Teks Bacaan:
⟨

Pertama, ketidakadilan: hukum tajam ke bawah tapi tumpul ke atas. Rakyat kecil mencuri sebutir semangka bisa dipenjara bertahun-tahun, sementara pejabat mencuri uang rakyat miliaran hanya perlu senyum di depan kamera dan bebas dengan alasan "khilaf."
Kedua, ketimpangan sosial-ekonomi: segelintir orang kaya hidup di menara emas sambil menonton rakyat berdesakan di bawah, berebut remah roti basi. Oligarki bukan hanya menguasai ekonomi, tapi juga pikiran kita.
Ketiga, korupsi massal: seperti pesta pora yang sudah mendarah daging. Jika ada perlombaan siapa negara dengan kreativitas paling tinggi dalam mencuri uang rakyat, Indonesia mungkin masuk daftar juara dunia.

⟩

Data Tersaji:
⟨

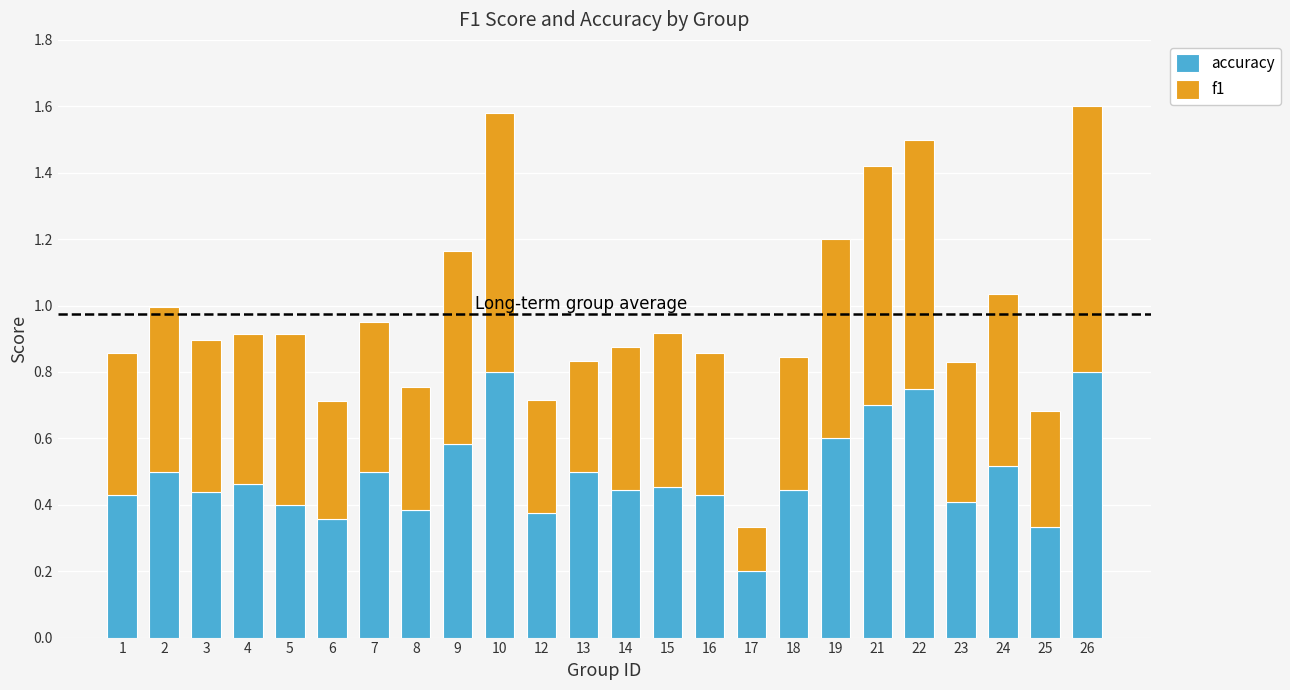

What is the total value across all series at 14?

0.9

⟩

Instruksi Kerja: Ringkaslah teks bacaan di atas dalam dua kalimat.

Jawaban Latihan: Teks bacaan ini menguraikan ketidakadilan hukum yang tajam ke bawah tetapi tumpul ke atas. Teks itu juga menyoroti ketimpangan sosial-ekonomi, yaitu segelintir orang kaya dan oligarki yang menguasai ekonomi serta pikiran rakyat, dan korupsi massal yang sudah mendarah daging hingga Indonesia disebut mungkin masuk daftar juara dunia dalam kreativitas mencuri uang rakyat.